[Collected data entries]
----------------------------------------

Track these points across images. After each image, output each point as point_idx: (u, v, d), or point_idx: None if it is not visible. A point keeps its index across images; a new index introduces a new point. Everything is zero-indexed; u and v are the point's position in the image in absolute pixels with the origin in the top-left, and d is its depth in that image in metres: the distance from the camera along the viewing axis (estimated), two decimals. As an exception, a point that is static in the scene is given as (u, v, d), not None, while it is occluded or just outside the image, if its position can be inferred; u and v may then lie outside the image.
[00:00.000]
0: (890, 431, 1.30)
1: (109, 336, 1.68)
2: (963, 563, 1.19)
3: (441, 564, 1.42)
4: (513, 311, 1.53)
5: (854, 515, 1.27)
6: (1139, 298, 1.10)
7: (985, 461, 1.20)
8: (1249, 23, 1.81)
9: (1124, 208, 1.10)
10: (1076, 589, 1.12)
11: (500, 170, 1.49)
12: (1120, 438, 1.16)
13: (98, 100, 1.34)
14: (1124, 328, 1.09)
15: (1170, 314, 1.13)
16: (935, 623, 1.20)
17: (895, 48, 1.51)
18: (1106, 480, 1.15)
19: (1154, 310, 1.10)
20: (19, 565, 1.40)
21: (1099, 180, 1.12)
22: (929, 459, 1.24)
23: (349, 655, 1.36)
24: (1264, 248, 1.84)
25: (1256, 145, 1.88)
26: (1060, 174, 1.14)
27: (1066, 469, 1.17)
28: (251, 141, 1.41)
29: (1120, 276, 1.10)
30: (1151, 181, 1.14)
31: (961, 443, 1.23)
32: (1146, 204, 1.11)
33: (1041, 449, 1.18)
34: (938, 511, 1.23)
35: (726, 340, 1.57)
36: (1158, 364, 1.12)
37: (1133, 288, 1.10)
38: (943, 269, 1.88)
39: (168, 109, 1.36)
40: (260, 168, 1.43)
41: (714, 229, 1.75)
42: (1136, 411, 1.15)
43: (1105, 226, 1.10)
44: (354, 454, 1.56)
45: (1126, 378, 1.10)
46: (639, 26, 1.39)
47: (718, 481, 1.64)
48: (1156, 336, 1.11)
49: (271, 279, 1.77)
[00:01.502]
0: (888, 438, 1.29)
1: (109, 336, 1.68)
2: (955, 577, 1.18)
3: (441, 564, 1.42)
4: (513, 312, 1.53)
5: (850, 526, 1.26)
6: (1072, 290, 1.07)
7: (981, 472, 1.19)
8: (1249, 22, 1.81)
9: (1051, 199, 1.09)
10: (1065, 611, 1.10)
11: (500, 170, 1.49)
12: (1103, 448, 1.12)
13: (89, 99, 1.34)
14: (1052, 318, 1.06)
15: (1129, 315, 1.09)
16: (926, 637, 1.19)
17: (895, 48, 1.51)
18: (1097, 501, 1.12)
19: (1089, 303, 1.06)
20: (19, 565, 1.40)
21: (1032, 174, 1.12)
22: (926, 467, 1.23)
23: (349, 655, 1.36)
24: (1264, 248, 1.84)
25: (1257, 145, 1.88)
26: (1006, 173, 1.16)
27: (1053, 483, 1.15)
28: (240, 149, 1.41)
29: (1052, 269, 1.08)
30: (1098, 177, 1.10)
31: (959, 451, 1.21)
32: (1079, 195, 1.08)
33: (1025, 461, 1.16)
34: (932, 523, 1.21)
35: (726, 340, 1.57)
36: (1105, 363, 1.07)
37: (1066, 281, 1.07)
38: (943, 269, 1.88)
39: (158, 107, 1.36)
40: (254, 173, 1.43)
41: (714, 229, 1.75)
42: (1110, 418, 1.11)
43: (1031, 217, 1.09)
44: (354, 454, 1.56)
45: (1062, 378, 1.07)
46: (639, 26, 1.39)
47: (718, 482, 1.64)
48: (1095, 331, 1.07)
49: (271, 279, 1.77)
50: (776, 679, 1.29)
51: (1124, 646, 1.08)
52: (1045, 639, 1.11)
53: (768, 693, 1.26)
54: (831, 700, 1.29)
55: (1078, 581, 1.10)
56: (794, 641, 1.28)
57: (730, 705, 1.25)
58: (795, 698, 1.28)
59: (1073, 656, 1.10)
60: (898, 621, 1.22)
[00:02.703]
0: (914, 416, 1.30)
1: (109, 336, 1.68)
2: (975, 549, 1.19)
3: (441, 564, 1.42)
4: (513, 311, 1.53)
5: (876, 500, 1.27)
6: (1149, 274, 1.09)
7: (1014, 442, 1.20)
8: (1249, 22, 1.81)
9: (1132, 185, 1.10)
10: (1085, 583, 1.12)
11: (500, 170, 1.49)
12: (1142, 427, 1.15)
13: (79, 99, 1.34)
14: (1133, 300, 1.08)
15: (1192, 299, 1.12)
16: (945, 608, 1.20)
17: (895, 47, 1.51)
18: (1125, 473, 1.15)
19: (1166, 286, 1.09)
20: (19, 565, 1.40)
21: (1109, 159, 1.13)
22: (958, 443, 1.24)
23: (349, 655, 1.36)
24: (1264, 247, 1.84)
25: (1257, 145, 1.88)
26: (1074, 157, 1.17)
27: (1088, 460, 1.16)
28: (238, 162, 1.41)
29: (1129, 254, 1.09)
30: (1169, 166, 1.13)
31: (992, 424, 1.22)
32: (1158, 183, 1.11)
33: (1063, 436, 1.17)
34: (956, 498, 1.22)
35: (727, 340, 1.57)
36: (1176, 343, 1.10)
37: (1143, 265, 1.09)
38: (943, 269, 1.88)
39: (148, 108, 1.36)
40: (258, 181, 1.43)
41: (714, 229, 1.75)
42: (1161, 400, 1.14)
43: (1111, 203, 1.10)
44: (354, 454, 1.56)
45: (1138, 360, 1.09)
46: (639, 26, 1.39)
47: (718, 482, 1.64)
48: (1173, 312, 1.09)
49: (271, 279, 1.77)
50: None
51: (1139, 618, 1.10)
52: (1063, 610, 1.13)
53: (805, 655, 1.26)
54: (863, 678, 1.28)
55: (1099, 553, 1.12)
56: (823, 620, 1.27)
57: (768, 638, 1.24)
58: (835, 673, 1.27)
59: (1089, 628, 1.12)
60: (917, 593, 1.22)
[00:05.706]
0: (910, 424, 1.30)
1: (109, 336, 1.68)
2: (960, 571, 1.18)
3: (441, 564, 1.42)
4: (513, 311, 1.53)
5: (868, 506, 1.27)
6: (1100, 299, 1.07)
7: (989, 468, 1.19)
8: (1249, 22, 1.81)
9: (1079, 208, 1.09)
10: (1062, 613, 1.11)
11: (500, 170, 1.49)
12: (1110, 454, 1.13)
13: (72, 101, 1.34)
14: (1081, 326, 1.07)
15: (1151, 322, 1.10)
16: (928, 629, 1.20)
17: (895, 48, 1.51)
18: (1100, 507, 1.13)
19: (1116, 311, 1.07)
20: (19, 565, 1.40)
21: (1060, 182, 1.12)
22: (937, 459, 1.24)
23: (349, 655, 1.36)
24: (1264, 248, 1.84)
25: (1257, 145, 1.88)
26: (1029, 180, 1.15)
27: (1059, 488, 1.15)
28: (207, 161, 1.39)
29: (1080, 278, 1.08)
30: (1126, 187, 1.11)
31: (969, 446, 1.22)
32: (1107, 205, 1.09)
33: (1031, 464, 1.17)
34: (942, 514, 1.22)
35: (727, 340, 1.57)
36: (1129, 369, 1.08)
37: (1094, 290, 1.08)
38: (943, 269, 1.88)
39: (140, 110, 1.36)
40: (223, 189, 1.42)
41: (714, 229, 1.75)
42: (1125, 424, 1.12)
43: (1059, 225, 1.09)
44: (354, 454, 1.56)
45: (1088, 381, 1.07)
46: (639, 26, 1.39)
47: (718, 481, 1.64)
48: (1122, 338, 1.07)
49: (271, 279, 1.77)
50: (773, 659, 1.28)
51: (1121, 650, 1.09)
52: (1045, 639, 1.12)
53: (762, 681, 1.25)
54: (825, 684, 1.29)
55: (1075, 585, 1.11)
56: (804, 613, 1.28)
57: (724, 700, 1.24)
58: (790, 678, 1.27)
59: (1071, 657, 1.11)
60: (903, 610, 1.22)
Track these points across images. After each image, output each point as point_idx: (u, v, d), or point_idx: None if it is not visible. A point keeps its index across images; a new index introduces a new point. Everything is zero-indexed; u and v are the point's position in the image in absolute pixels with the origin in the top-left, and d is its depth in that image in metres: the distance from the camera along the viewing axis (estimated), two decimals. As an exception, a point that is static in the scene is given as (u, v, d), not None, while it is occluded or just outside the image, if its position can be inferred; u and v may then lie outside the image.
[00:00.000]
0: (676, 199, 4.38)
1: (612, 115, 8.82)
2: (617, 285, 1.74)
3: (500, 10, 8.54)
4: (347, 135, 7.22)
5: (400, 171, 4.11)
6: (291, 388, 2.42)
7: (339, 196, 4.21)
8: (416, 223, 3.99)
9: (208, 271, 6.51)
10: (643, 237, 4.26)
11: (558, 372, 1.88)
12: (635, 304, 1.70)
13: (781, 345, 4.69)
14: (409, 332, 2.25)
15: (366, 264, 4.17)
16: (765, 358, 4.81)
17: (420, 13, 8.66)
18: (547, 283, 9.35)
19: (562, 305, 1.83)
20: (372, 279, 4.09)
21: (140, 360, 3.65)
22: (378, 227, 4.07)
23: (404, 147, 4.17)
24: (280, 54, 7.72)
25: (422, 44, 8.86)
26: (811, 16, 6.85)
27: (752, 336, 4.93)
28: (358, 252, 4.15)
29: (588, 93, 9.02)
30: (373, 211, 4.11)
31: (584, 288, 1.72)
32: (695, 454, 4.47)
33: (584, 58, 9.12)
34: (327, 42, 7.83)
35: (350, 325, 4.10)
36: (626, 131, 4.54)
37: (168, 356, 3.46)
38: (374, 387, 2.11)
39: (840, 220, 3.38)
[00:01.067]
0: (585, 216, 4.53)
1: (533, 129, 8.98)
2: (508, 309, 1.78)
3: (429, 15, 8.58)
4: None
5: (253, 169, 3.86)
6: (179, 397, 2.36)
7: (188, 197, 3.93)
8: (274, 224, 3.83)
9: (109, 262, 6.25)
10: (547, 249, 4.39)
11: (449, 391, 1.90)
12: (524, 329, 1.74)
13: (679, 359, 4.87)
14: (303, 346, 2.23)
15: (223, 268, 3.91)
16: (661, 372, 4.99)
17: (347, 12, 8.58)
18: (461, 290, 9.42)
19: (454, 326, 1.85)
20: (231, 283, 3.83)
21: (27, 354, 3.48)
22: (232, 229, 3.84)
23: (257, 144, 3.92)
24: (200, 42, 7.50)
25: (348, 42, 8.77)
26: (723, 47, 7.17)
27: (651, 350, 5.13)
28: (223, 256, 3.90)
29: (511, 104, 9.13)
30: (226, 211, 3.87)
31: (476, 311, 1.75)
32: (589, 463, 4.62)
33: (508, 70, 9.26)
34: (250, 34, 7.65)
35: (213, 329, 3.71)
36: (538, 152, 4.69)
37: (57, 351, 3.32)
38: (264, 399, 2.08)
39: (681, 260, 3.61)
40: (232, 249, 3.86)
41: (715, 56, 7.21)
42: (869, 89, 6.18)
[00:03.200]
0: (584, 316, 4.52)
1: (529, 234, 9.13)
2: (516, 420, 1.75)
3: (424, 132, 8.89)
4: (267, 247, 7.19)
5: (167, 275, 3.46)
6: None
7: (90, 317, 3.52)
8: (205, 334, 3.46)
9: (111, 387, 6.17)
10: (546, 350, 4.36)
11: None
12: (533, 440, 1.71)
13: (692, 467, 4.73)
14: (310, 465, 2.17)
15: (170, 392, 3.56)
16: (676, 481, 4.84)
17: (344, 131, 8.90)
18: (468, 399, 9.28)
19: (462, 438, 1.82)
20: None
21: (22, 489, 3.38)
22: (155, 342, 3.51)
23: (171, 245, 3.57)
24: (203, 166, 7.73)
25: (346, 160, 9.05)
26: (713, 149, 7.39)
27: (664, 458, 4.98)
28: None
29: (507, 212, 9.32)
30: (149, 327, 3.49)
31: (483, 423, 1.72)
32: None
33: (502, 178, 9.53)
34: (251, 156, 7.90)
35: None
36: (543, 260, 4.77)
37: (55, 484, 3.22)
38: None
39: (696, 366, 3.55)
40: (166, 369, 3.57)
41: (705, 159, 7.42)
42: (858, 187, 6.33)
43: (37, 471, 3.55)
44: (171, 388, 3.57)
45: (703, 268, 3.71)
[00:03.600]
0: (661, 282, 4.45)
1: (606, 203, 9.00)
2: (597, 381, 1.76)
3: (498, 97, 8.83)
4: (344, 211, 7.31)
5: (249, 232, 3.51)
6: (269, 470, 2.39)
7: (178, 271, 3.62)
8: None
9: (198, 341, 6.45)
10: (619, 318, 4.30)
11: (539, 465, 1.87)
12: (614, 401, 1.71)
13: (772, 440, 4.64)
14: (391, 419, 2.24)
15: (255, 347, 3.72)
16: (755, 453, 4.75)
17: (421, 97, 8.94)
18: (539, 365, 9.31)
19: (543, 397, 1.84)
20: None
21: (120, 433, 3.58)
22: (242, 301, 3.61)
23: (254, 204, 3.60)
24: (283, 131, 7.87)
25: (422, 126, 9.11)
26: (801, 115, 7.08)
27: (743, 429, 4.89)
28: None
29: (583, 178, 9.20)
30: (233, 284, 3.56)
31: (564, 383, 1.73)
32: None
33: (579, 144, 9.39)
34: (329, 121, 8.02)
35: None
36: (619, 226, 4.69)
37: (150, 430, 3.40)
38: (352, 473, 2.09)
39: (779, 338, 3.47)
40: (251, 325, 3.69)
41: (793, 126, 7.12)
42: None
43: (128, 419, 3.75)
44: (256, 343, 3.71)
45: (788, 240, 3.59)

----------------------------------------

- _What this task involves_
Repeat exactly the lines above from the one with "56: (794, 641, 1.28)" up to and including the one with "60: (898, 621, 1.22)". No other line belongs in the reply.

- _Result for this task_
56: (794, 641, 1.28)
57: (730, 705, 1.25)
58: (795, 698, 1.28)
59: (1073, 656, 1.10)
60: (898, 621, 1.22)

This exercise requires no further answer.